China Briefing spoke to the company’s Corporate Communications Manager in Shanghai, Albert Cao. Cao acknowledged the potential of China’s pharmaceutical market, saying that since the Chinese economy is growing so fast, the company is enjoying the growth.

He said that one of the challenges of doing business in China is fierce competition for talent in the industry. He explained how it was very important that the government invest in pharmaceutical education, adding that this could be, “an area where we need to work together with the government to train more people.”

On China’s healthcare reform, he said that it “was a very good start.” Roche is working towards having more of its products on China’s essential medicine list which translates to more people being able to access their medicine because of higher refunds via the state insurance.

Currently, Roche’s major markets in the country are concentrated on rich coastal cities.  As China’s economy matures, distribution may expand from urban to rural areas.
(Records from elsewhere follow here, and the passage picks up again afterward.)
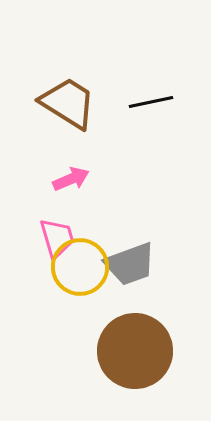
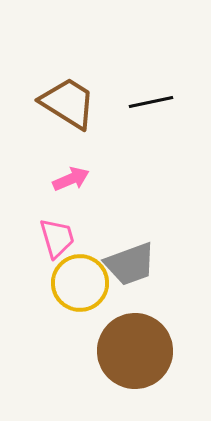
yellow circle: moved 16 px down
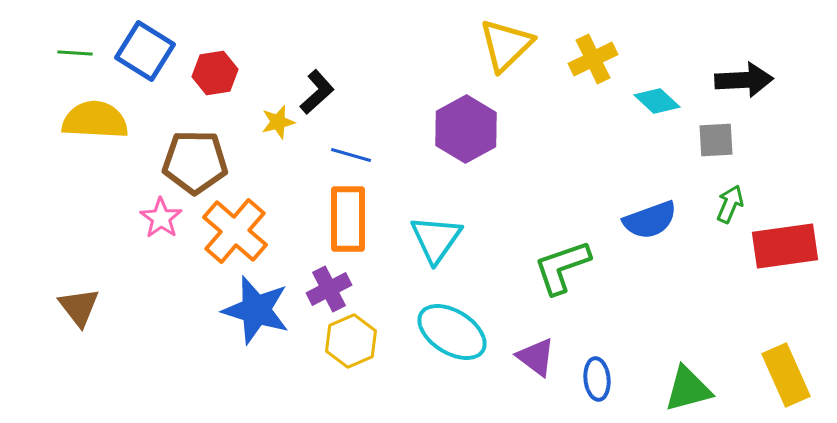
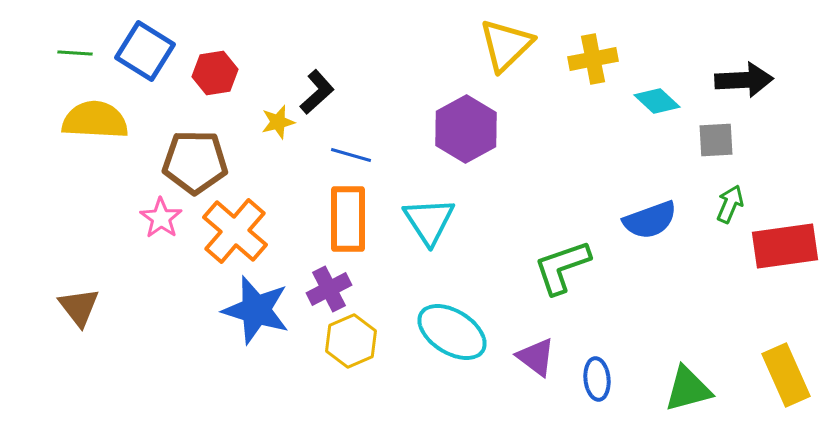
yellow cross: rotated 15 degrees clockwise
cyan triangle: moved 7 px left, 18 px up; rotated 8 degrees counterclockwise
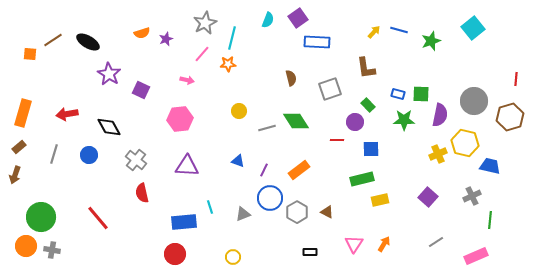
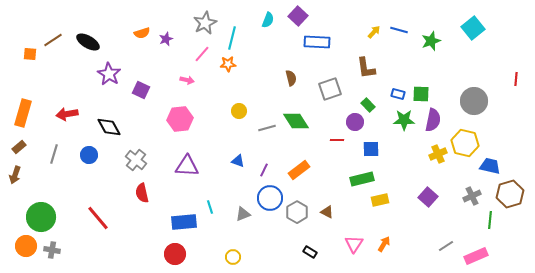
purple square at (298, 18): moved 2 px up; rotated 12 degrees counterclockwise
purple semicircle at (440, 115): moved 7 px left, 5 px down
brown hexagon at (510, 117): moved 77 px down
gray line at (436, 242): moved 10 px right, 4 px down
black rectangle at (310, 252): rotated 32 degrees clockwise
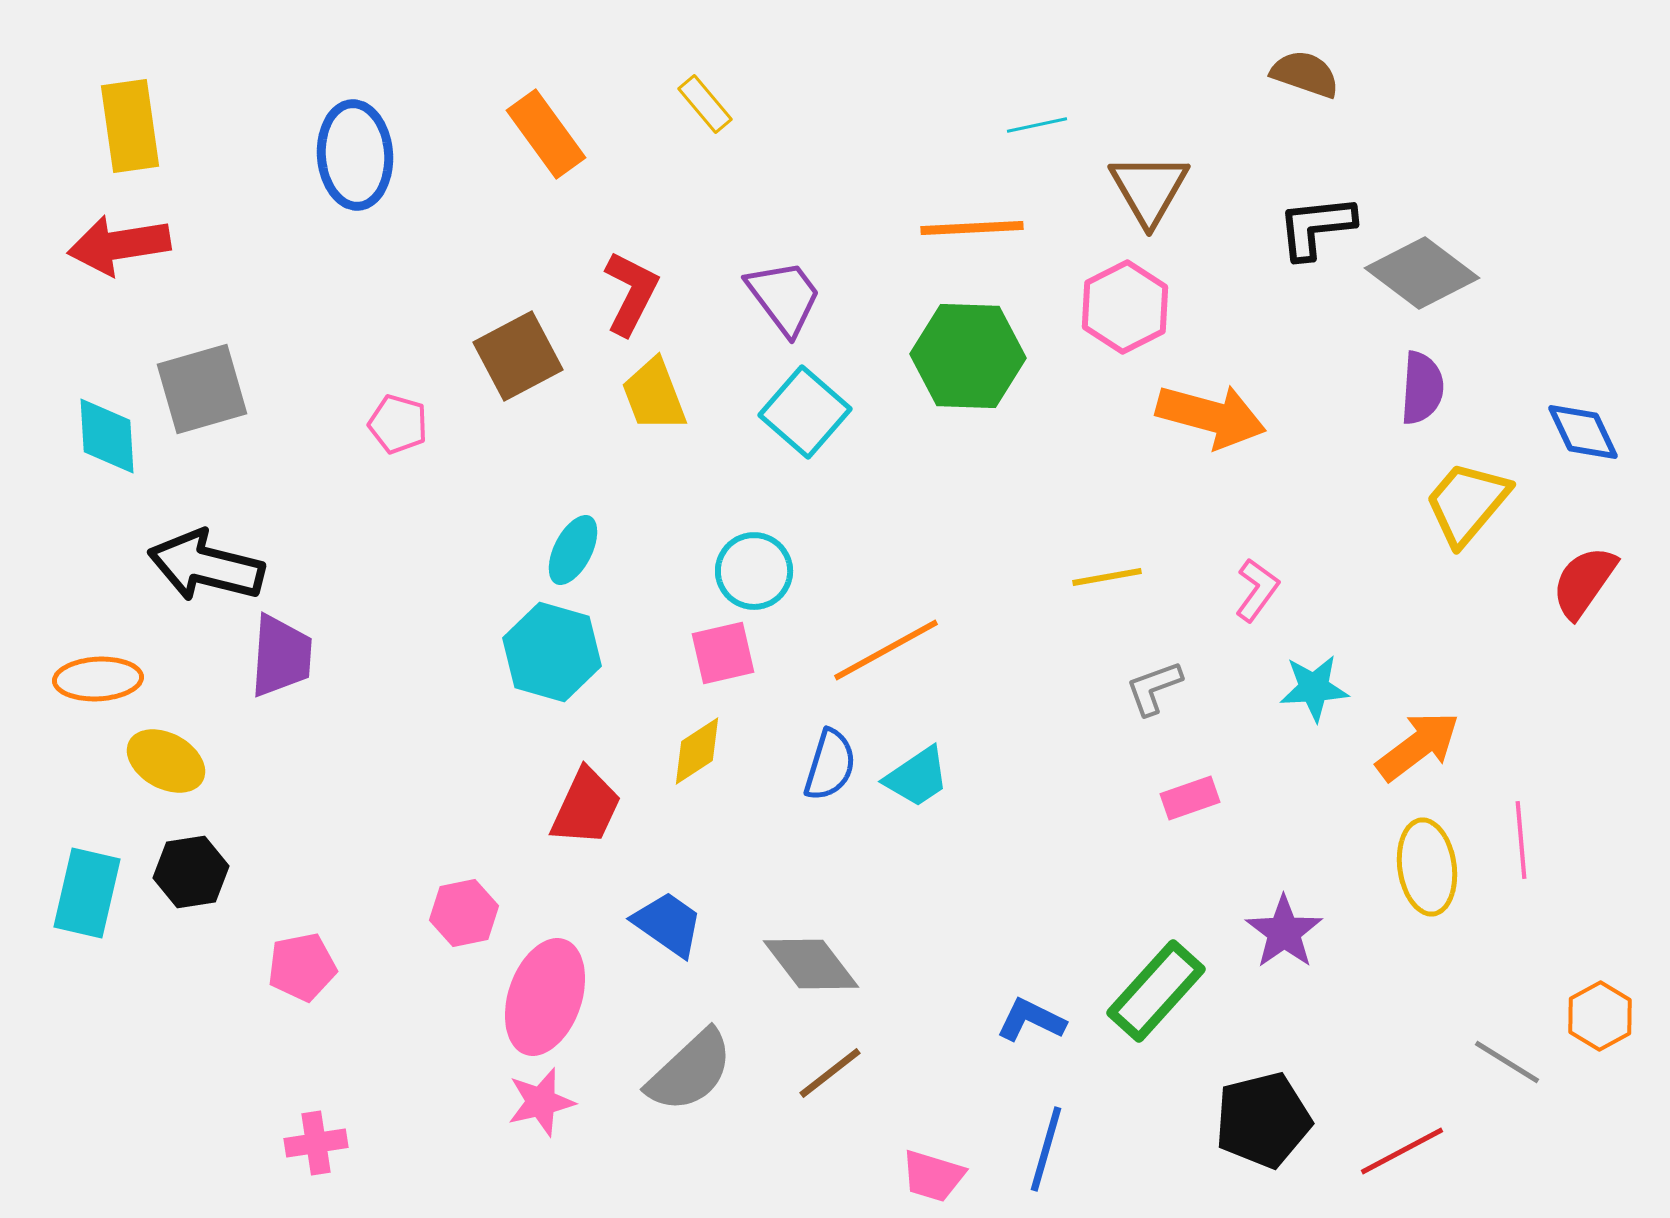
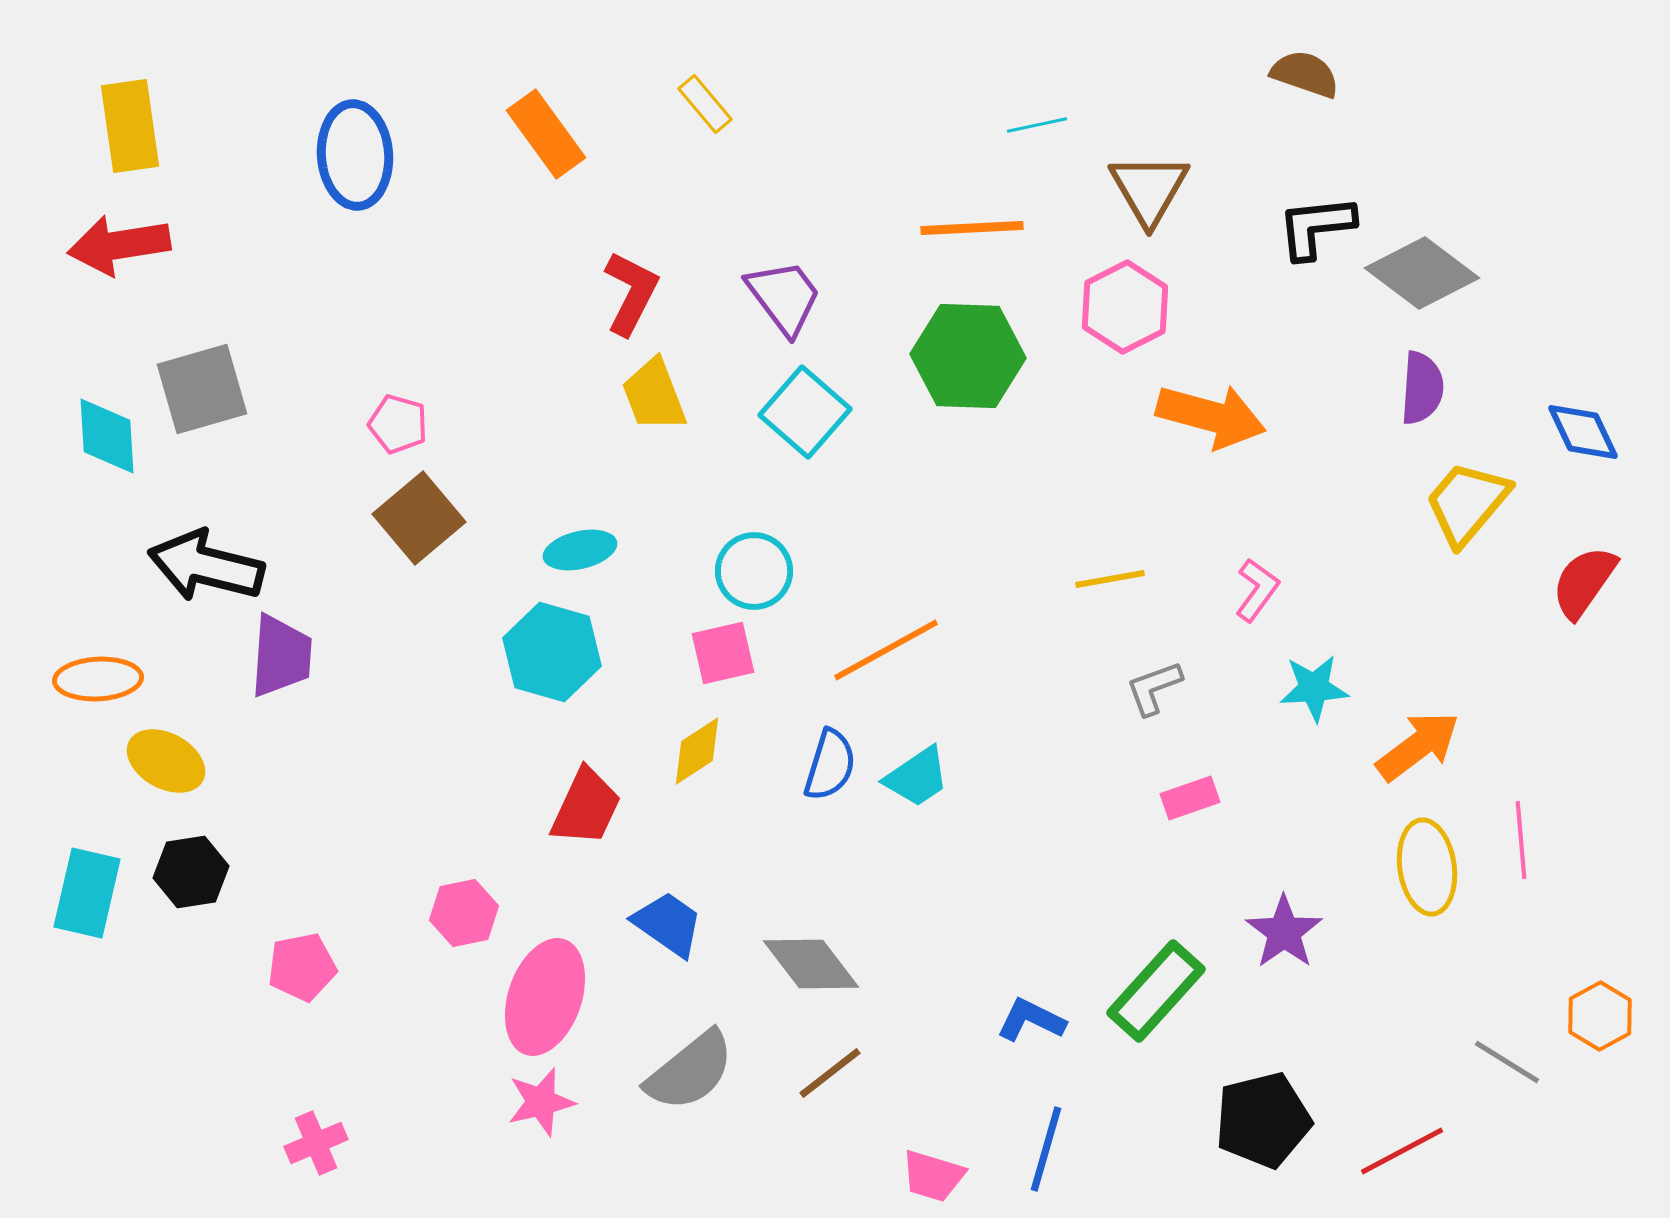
brown square at (518, 356): moved 99 px left, 162 px down; rotated 12 degrees counterclockwise
cyan ellipse at (573, 550): moved 7 px right; rotated 50 degrees clockwise
yellow line at (1107, 577): moved 3 px right, 2 px down
gray semicircle at (690, 1071): rotated 4 degrees clockwise
pink cross at (316, 1143): rotated 14 degrees counterclockwise
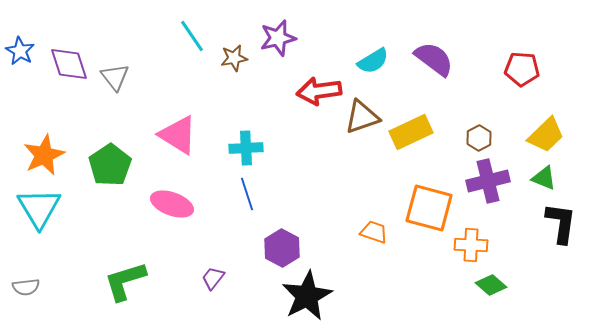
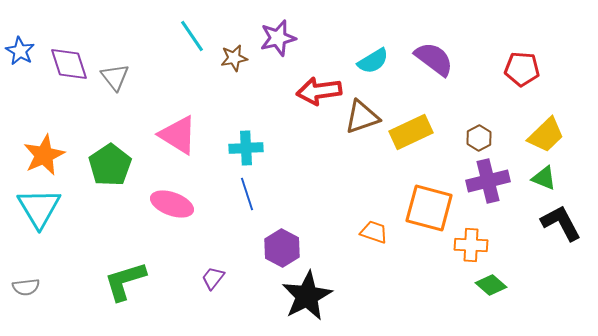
black L-shape: rotated 36 degrees counterclockwise
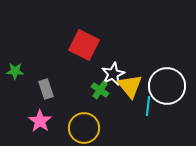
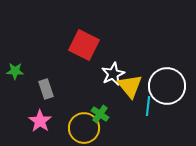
green cross: moved 24 px down
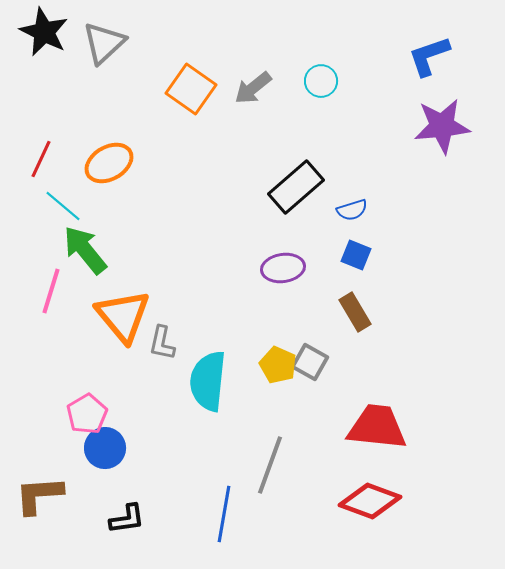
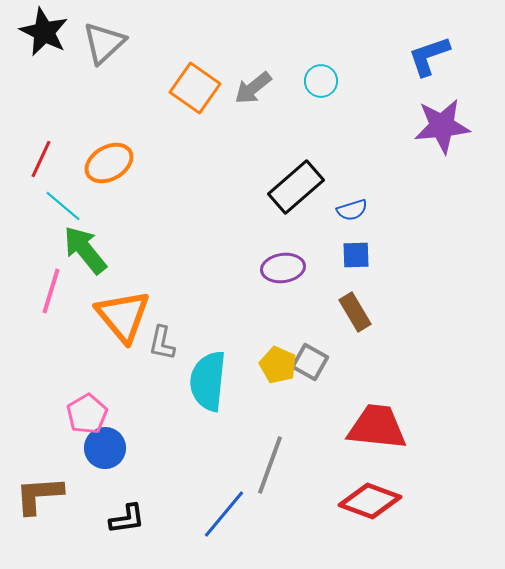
orange square: moved 4 px right, 1 px up
blue square: rotated 24 degrees counterclockwise
blue line: rotated 30 degrees clockwise
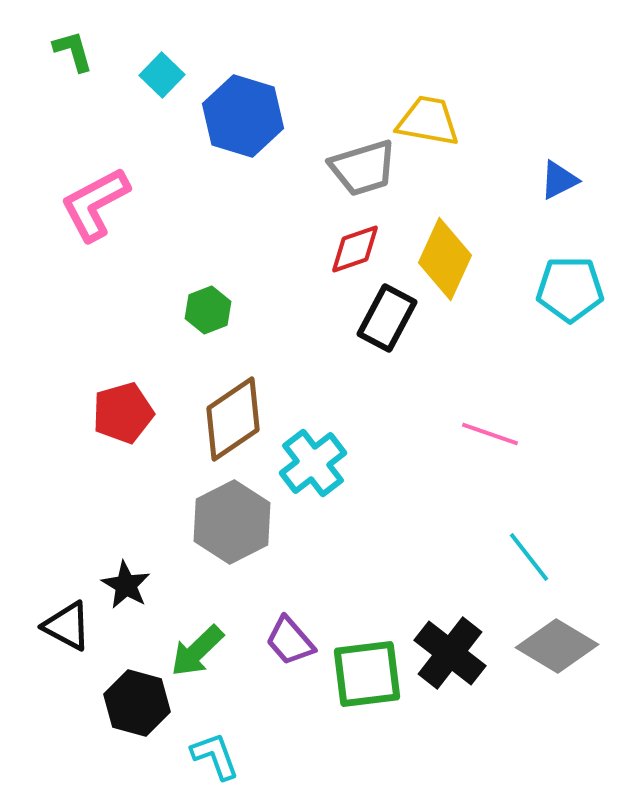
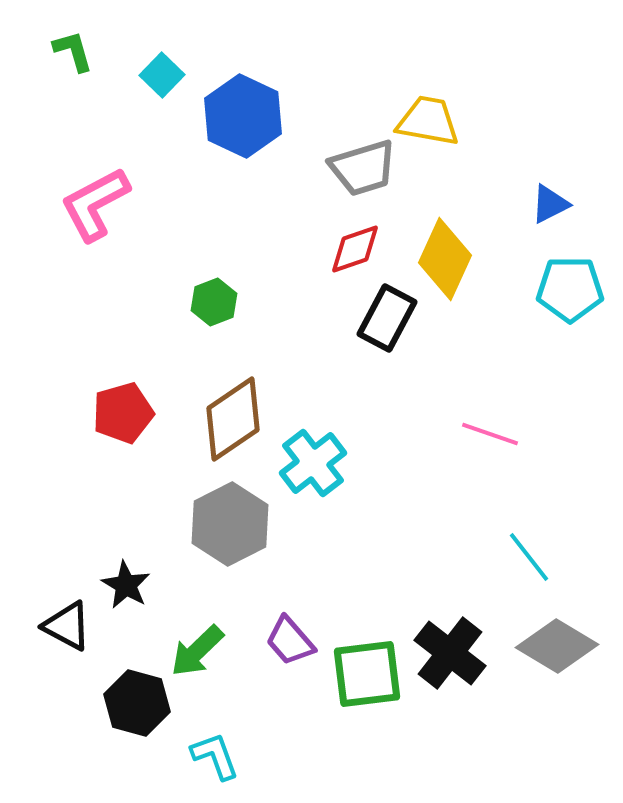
blue hexagon: rotated 8 degrees clockwise
blue triangle: moved 9 px left, 24 px down
green hexagon: moved 6 px right, 8 px up
gray hexagon: moved 2 px left, 2 px down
The company’s oncology drugs are becoming more well-known with patients looking for better treatment with more efficacy and less side effects despite Roche drugs being more expensive.

Conclusion

Photo by flcker user peruisay under the creative commons license The pharmaceutical industry in China offers many opportunities for growth because it is still relatively young compared to other markets in the world. From thousands of local drug companies during the beginning of this decade, the number whittled down yearly as more competition enters the market and China implements stricter regulations.

Cao agrees that the market is not saturated yet and that there are a lot of opportunities. China will need the help of both local and foreign suppliers to manage its pharmaceutical industry and related healthcare system. The opportunities can range from providing medical devices to computer databases to track health information to foreign pharma companies outsourcing their research needs to China.

Due to China’s comparatively lax pharmaceutical industry, it is also more cost effective for foreign pharmaceutical companies to conduct clinical trials for new drugs in the country like what many top global pharma companies like AstraZeneca Novartis, GlaxoSmithKline and Eli Lilly have done.

The industry also benefits from favorable government support and solid infrastructure. Beijing has set a goal of attracting an estimated US$10 billion of the world’s R&D budget by 2010, says Time Magazine.